*** Text Section Begins ***

Can you restore them?

You can just revert the commit and retry.

leofang commented 1 week ago

@conda-forge-admin, please rerender

github-actions[bot] commented 1 week ago

Hi! This is the friendly automated conda-forge-webservice.

I tried to rerender for you but ran into some issues. Please check the output logs of the latest webservices GitHub actions workflow run for errors. You can also ping conda-forge/core for further assistance or you can try rerendering locally.

This message was generated by GitHub actions workflow run https://github.com/conda-forge/openmpi-feedstock/actions/runs/11035718350.

leofang commented 1 week ago
  File "/tmp/tmpnjif5hwu/openmpi-feedstock/recipe/meta.yaml", line 83, in top-level template code
    # Ensure a consistent CUDA environment
^^^^^^^^^^^^^^^^^^^^^
jinja2.exceptions.UndefinedError: 'CONDA_BUILD_SYSROOT' is undefined

conda-{smithy,build} are being naughty lately... have anyone seen this error elsewhere?

leofang commented 1 week ago

@conda-forge-admin, please rerender

github-actions[bot] commented 1 week ago

Hi! This is the friendly automated conda-forge-webservice.

*** Text Section Ends ***
*** Given data Section Begins ***

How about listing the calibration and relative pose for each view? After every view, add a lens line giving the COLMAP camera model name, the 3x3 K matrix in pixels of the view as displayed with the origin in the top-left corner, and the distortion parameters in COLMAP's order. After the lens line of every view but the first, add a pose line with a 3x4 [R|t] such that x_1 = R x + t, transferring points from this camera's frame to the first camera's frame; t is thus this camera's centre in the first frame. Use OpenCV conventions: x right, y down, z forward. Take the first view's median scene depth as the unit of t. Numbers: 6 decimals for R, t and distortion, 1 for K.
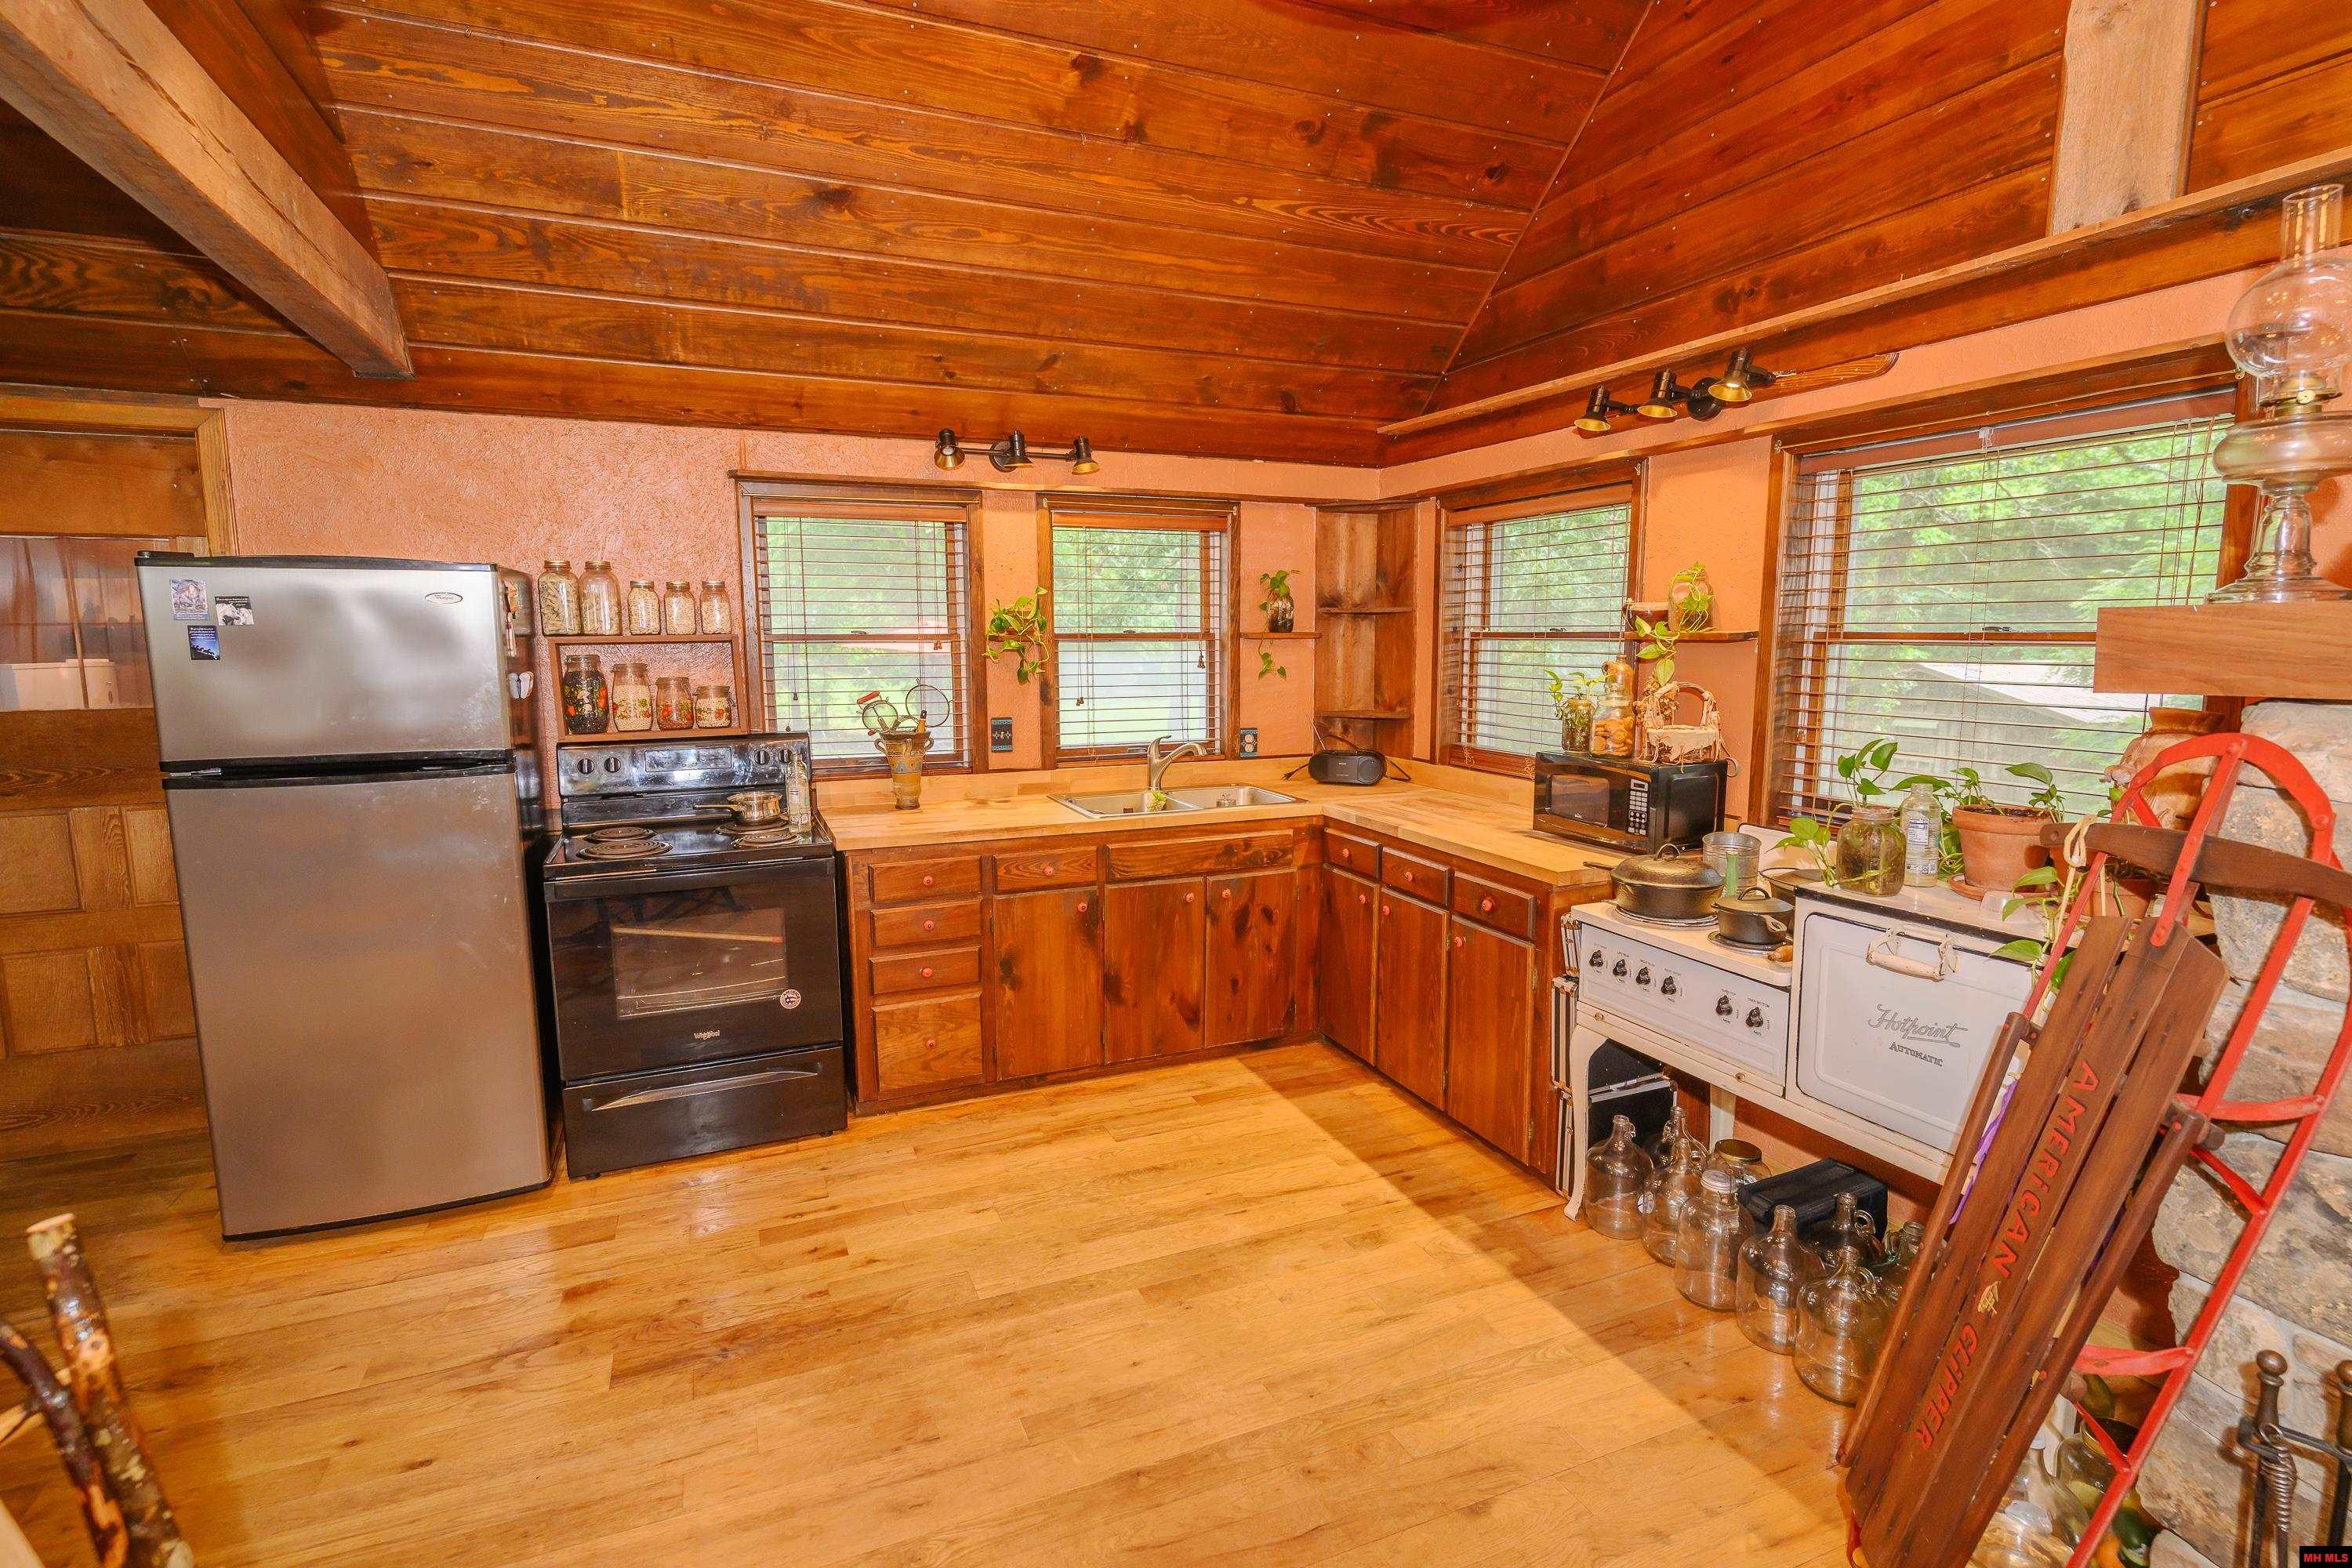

*** Given data Section Ends ***

## Exercise
Repeat the conda-forge rerender thread above in full, word for word.

## Expected answer
Can you restore them?

You can just revert the commit and retry.

leofang commented 1 week ago

@conda-forge-admin, please rerender

github-actions[bot] commented 1 week ago

Hi! This is the friendly automated conda-forge-webservice.

I tried to rerender for you but ran into some issues. Please check the output logs of the latest webservices GitHub actions workflow run for errors. You can also ping conda-forge/core for further assistance or you can try rerendering locally.

This message was generated by GitHub actions workflow run https://github.com/conda-forge/openmpi-feedstock/actions/runs/11035718350.

leofang commented 1 week ago
  File "/tmp/tmpnjif5hwu/openmpi-feedstock/recipe/meta.yaml", line 83, in top-level template code
    # Ensure a consistent CUDA environment
^^^^^^^^^^^^^^^^^^^^^
jinja2.exceptions.UndefinedError: 'CONDA_BUILD_SYSROOT' is undefined

conda-{smithy,build} are being naughty lately... have anyone seen this error elsewhere?

leofang commented 1 week ago

@conda-forge-admin, please rerender

github-actions[bot] commented 1 week ago

Hi! This is the friendly automated conda-forge-webservice.